─── Source information
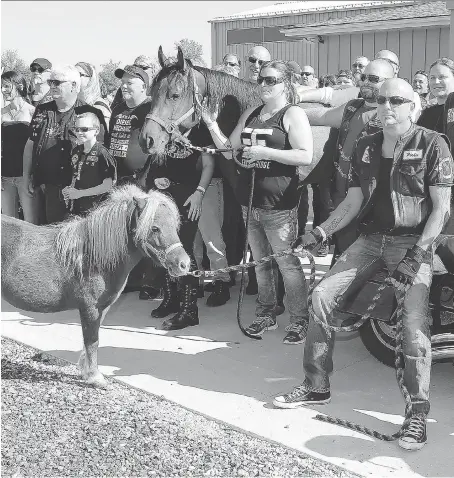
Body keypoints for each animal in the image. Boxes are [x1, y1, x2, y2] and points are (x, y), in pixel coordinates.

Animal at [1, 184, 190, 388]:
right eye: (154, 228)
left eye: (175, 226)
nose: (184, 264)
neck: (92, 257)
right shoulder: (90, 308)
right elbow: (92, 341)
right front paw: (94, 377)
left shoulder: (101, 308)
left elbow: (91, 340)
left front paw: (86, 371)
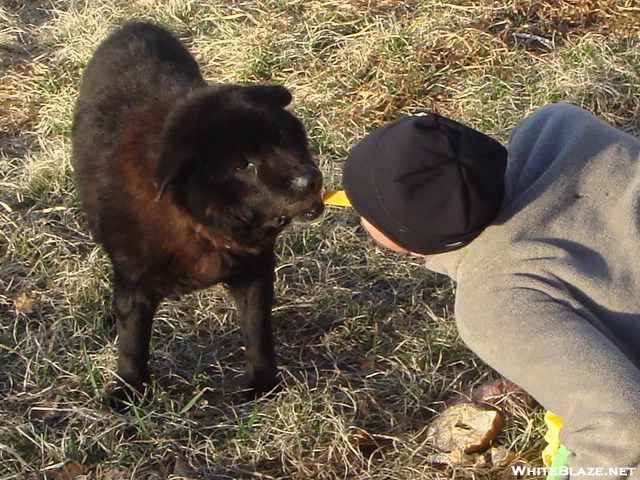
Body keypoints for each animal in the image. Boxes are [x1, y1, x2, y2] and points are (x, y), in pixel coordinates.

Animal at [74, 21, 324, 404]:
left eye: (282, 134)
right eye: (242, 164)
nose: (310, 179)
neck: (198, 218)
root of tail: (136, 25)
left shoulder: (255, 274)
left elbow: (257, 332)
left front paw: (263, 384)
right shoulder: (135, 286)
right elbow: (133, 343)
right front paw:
──────
Exactly the lines from the top of the entries through the line with "left front paw: (86, 371)", inclusive, must be given again, with every picture omitted.

Body keypoints for each animal in the image. Boxes are [x1, y1, x2, y2] and points are (x, y), in pixel coordinates.

Animal at [1, 184, 190, 388]:
right eye: (154, 228)
left eye: (175, 226)
nose: (184, 264)
neck: (92, 257)
right shoulder: (90, 308)
right elbow: (92, 341)
right front paw: (94, 377)
left shoulder: (101, 308)
left elbow: (91, 340)
left front paw: (86, 371)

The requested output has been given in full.